You hated the wires and the tubes on your face and kept tugging at them. You would get mad and your little face would scrunch up when you couldn't pull them off. Finally you succeeded in ripping out your feeding tube right out of your nose. Lucky for you, they decided to see how you did without it, and you figured out how to eat on your own just fine. 

After five days the doctors said you were strong enough to come home, and we were so happy when we got to take all the wires off and put you in your little car seat for the first time and bring you home.

And now you're strong and healthy and cracking your first little smiles and cooing at us and it's so easy to forget that it all happened. But I never want to forget. I want to always remember the sacredness of those dark nights when I gave you up to Someone who loves you more than I ever could. I never want to forget that you're His and not mine, and that I'm just a caretaker to train you and lead you to your true Father.

I'm not going to be a perfect mama, Caleb. I'm going to misunderstand and make promises I can't keep, and miss opportunities and be inconsistent sometimes.. but I'm going to do my best to love you. You are the best gift I've ever been given and I treasure you.

You are beginning a life that isn't going to be easy. You're going to get scraped knees and bruises. You're going to get bug bites and cat scratches. You will face peer pressure and bullies and mean girls who will treat you bad because they secretly like you and then as you get older they may hurt your heart with a pain far worse than any skinned knee. You will suffer being falsely accused and misunderstood. You will struggle because life on this earth is a struggle. But in those moments of struggle, I want you to know that you have a friend Who is carrying you and helping you. He understands when no one else on earth does. He will give you strength and power. You will soar on eagles wings when you are surrendered to Him. He'll be there for you.

I know, because He's been carrying you from before you were even born.


  1. Beautiful Beth. Just, beautiful.

  2. Breathtaking! What an amazing gift for Caleb!!

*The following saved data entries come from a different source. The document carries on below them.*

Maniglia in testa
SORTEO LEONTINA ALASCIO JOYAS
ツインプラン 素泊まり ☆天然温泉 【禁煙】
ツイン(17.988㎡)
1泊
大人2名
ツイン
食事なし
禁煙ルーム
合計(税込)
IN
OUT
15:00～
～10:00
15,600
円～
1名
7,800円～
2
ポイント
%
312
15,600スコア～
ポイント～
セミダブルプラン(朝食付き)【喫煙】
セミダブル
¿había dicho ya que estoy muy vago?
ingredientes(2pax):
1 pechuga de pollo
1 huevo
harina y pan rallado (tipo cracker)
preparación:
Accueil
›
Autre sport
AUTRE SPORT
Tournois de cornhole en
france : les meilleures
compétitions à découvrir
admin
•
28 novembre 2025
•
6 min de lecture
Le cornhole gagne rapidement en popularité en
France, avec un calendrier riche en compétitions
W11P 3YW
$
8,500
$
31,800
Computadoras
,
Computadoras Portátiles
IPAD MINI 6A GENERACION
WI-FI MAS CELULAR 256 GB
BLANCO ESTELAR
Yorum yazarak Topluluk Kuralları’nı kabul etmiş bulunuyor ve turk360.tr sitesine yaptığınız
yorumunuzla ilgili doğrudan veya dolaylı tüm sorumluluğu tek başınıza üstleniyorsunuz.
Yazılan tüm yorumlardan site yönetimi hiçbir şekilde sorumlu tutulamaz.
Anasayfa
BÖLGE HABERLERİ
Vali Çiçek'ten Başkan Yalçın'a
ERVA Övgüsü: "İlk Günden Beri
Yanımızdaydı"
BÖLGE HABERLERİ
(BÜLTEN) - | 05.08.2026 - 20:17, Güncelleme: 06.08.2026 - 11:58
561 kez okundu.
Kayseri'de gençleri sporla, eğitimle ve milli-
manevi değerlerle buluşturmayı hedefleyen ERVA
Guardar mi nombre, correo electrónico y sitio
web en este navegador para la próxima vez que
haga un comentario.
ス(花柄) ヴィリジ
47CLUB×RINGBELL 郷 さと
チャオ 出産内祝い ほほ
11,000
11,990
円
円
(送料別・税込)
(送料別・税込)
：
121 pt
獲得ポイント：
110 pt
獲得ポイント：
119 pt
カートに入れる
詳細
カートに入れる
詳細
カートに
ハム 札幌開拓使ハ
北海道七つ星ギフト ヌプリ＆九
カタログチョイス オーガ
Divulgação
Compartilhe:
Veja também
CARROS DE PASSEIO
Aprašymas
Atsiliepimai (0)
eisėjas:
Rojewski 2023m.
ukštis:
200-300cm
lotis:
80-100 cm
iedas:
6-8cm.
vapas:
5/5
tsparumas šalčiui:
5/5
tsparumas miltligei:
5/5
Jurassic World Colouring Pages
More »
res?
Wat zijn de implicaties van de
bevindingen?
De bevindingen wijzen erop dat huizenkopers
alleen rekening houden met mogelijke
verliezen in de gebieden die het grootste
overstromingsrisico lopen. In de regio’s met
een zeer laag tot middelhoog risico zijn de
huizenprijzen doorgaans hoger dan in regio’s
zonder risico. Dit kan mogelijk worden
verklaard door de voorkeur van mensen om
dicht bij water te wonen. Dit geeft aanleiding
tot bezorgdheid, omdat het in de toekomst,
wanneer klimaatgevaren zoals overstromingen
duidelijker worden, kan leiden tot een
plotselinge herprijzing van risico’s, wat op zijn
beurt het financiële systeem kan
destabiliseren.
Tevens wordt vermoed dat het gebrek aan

  3. This IS beautiful indeed, Beth, because it's your story. Yours and Caleb's. I'm sorry for all you had to go through but like you said, it was worth it for him! And God showed Himself faithful, as He always does.

  4. Wow! What an awesome story, Beth! Caleb is truly a gift from God. I'm so glad everything turned out okay.

  5. This is beautiful, and so is Caleb.

  6. WOW. I'm doing all I can to not burst into tears at my job right now. This was so gorgeous, & it gave me chills. I miss you. I can't wait to meet little Caleb.